Task instructions. Express the records as a two-column CSV with the columns keypoint and coordinates. Begin at the line that contains "right elbow: (457, 142, -13)" and stop after the last line of the records. Each row holds one line's text and its answer, each in a single quoted field, with any line breaks turned into spaces.

--- The data ---

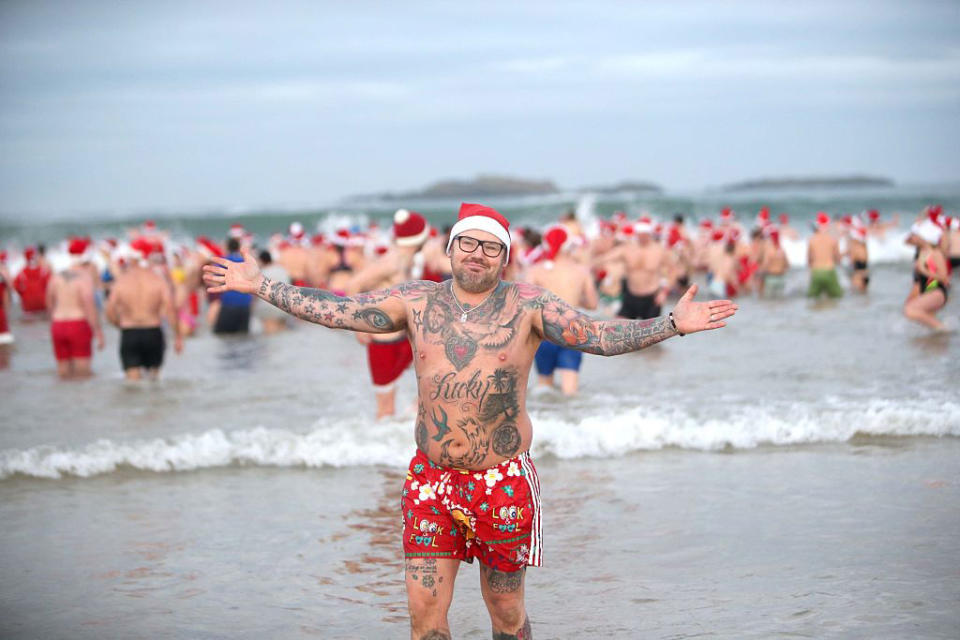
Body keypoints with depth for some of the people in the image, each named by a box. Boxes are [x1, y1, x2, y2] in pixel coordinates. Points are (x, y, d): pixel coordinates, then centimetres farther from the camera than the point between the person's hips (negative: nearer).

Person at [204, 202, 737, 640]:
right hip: (431, 479, 2)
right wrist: (259, 285, 3)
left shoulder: (528, 306, -5)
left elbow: (602, 336, -11)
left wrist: (673, 324, -23)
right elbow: (332, 311, 5)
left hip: (503, 480, -2)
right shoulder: (417, 302, 2)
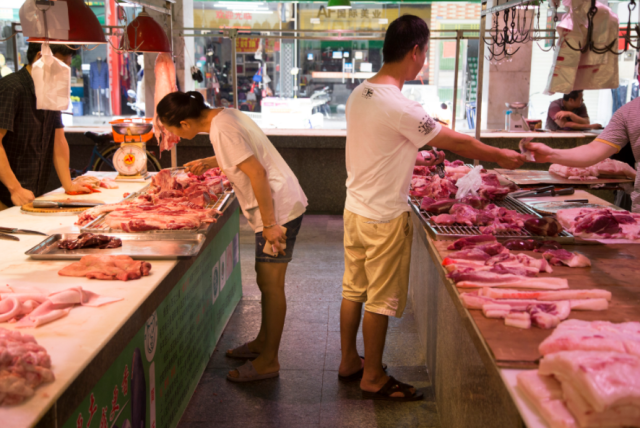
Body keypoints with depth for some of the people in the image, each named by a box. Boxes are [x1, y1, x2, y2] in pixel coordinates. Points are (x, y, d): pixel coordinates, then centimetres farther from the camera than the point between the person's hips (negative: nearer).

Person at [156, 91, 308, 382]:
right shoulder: (224, 115, 9)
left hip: (278, 209, -10)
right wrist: (209, 163, 23)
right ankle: (263, 343, 32)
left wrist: (269, 224, -23)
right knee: (267, 281, 18)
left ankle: (268, 361, 7)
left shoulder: (222, 130, -20)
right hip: (282, 206, 10)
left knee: (271, 284, -3)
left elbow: (257, 173, -25)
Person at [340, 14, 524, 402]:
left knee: (354, 290, 18)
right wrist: (501, 156, 0)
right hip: (385, 217, -8)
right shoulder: (400, 108, -23)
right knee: (381, 299, 4)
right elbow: (457, 142, -13)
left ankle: (349, 361, 32)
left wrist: (409, 154, 23)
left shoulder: (360, 94, 3)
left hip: (355, 208, 9)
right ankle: (373, 378, 18)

---

Result of the exercise.
keypoint,coordinates
"right elbow:","(457, 142, -13)"
"left ankle:","(349, 361, 32)"
"left wrist:","(409, 154, 23)"
"left shoulder:","(360, 94, 3)"
"left hip:","(355, 208, 9)"
"right ankle:","(373, 378, 18)"